[AIM OF THE EXERCISE] Please retype the listing below exactly, from its opening line through the line where "3: (869, 276, 49.66)" appears.

☆ ☆ ☆

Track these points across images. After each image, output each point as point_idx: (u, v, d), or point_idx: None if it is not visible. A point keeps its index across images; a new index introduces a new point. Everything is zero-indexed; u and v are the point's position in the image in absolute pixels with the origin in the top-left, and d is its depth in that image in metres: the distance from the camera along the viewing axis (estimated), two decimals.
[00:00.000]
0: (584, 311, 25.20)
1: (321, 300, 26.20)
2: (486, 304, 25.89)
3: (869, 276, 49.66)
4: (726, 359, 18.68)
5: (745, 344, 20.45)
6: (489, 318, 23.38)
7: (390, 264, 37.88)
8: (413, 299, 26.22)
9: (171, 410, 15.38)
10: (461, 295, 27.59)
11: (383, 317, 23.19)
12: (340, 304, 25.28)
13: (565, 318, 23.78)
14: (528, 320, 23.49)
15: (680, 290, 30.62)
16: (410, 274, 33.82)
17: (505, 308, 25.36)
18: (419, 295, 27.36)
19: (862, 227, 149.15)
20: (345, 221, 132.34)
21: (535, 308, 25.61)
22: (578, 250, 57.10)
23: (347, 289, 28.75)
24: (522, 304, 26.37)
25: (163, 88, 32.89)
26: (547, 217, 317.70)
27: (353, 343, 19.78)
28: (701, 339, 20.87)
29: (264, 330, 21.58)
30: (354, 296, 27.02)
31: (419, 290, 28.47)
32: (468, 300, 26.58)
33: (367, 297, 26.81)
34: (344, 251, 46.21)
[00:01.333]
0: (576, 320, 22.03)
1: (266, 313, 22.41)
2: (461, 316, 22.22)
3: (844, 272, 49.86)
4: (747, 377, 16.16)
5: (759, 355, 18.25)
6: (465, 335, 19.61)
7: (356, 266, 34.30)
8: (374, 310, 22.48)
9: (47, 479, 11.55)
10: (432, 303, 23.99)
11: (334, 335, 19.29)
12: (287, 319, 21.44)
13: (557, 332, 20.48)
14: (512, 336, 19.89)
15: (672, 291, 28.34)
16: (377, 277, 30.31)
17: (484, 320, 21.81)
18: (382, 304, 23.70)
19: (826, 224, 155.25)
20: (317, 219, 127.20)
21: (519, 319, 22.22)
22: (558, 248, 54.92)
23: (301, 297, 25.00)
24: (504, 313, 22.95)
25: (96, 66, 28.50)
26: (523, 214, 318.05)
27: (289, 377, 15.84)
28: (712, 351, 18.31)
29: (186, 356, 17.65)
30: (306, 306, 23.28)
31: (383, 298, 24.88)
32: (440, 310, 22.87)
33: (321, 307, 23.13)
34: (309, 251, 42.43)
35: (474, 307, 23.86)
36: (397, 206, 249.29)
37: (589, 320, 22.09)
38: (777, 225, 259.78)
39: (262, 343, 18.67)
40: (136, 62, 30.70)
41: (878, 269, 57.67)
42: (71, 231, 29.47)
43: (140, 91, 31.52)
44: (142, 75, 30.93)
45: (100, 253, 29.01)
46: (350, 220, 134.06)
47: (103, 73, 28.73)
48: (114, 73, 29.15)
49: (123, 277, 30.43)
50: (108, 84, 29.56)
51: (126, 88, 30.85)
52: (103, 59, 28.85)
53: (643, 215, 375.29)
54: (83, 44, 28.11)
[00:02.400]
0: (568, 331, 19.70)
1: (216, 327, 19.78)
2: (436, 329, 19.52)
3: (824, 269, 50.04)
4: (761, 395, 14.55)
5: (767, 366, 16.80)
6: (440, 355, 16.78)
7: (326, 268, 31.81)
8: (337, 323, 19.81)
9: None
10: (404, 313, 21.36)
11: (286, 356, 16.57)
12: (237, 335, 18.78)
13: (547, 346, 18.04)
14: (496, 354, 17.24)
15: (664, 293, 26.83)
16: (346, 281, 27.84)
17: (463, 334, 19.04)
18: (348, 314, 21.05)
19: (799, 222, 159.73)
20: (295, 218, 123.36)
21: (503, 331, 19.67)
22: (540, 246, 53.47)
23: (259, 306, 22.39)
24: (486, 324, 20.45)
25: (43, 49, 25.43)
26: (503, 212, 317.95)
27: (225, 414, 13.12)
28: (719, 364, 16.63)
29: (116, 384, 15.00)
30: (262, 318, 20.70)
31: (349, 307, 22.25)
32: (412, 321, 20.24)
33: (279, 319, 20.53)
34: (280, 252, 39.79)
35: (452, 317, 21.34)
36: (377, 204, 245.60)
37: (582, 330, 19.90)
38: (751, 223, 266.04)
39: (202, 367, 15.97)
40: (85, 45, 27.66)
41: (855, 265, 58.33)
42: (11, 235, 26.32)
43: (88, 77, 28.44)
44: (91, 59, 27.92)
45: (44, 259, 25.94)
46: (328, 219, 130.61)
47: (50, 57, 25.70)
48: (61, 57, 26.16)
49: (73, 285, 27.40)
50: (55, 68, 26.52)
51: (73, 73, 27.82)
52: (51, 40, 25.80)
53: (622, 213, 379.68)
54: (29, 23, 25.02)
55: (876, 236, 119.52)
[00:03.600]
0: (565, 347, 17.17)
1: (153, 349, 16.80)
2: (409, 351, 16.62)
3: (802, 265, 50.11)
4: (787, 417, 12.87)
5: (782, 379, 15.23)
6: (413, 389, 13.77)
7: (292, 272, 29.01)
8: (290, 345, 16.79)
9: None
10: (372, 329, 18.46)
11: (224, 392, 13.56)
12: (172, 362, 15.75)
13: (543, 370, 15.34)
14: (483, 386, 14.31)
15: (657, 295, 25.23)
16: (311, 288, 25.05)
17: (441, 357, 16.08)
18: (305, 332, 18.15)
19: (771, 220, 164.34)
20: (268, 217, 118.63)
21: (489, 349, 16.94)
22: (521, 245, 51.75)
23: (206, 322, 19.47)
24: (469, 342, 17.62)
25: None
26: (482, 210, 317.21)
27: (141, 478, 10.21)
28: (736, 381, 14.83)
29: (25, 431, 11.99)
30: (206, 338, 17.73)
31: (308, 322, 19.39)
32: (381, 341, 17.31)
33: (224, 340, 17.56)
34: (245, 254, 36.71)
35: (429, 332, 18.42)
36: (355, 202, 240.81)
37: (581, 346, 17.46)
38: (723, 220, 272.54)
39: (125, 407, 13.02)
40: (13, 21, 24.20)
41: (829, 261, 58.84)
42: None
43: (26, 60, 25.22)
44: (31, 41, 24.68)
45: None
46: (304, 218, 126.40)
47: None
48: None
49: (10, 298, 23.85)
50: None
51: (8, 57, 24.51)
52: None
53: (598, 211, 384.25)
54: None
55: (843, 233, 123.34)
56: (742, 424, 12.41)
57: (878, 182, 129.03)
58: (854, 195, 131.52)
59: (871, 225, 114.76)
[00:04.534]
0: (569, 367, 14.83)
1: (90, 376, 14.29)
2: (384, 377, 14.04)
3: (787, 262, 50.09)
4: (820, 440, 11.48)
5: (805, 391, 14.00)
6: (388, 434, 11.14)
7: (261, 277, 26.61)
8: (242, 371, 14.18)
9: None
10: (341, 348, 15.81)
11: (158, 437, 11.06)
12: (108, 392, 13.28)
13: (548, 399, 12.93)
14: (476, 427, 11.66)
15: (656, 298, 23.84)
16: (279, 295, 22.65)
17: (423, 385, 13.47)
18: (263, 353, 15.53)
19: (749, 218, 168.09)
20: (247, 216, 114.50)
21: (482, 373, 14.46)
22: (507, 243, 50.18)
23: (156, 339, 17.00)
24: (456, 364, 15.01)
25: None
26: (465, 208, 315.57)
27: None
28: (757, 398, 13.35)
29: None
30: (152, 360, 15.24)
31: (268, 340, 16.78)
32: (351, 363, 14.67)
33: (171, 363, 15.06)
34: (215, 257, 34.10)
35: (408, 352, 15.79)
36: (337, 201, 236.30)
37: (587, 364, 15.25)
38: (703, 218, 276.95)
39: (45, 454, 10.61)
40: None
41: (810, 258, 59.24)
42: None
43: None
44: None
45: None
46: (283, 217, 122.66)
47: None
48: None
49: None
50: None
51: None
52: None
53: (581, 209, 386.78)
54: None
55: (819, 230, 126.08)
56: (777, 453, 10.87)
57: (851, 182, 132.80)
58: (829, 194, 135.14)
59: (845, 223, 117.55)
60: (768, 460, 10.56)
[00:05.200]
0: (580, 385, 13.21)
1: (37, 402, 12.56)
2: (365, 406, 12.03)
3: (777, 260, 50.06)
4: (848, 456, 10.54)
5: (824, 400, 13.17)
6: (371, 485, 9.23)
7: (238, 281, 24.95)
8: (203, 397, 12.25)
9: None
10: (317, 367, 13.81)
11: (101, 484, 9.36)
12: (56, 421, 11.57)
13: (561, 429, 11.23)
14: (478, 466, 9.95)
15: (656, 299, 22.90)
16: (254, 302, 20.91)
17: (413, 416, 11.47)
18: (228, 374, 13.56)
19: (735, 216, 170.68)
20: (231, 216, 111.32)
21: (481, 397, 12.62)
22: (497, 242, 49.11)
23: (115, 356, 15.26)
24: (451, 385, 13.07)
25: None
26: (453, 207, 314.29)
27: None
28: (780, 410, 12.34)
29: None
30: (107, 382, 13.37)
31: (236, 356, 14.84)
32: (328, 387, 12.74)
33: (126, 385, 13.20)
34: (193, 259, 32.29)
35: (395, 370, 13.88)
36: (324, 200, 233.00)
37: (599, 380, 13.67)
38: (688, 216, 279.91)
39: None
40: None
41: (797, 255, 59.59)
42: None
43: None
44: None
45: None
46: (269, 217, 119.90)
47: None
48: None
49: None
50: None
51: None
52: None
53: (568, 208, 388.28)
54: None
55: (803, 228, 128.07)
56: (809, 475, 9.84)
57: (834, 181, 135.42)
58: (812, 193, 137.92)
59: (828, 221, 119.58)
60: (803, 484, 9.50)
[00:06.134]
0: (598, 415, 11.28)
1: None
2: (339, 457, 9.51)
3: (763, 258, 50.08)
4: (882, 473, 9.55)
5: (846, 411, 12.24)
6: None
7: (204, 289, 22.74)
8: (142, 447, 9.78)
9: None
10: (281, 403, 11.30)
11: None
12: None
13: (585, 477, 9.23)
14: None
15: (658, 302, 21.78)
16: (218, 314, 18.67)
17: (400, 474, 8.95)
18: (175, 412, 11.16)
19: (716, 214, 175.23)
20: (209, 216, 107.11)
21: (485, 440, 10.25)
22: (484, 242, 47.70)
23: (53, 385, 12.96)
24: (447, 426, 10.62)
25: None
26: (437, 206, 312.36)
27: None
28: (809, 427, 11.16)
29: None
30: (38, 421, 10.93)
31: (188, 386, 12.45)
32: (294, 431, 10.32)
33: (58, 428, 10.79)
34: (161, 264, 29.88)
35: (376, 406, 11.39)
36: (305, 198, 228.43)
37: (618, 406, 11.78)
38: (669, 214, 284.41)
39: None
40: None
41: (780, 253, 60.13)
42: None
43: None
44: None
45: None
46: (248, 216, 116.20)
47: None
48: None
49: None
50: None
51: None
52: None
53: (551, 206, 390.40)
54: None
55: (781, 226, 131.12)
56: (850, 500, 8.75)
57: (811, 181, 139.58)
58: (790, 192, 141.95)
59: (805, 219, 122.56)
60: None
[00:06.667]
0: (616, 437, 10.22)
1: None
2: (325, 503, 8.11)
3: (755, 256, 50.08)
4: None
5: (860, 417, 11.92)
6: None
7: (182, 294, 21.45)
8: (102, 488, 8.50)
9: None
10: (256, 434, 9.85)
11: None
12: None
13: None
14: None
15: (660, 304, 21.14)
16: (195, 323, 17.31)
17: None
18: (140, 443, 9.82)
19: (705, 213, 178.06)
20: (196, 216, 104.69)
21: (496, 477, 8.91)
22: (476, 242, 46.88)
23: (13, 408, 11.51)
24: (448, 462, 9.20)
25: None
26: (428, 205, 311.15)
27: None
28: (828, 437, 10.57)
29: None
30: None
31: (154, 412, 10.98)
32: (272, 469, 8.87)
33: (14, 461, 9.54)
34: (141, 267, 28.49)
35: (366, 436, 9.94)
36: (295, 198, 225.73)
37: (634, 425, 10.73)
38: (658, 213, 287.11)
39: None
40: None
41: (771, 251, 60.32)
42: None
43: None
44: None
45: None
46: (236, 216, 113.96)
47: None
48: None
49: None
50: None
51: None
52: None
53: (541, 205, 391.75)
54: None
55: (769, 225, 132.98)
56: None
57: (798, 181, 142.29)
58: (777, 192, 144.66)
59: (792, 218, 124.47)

☆ ☆ ☆

[RESPONSE]
Track these points across images. After each image, output each point as point_idx: (u, v, d), or point_idx: None if it is not visible. A point keeps its index across images; a new index introduces a new point. Everything is zero-indexed; u and v are the point's position in the image in absolute pixels with the origin in the top-left, and d is its depth in that image in metres: the distance from the camera along the viewing axis (estimated), two decimals.
[00:00.000]
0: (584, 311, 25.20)
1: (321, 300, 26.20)
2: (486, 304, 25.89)
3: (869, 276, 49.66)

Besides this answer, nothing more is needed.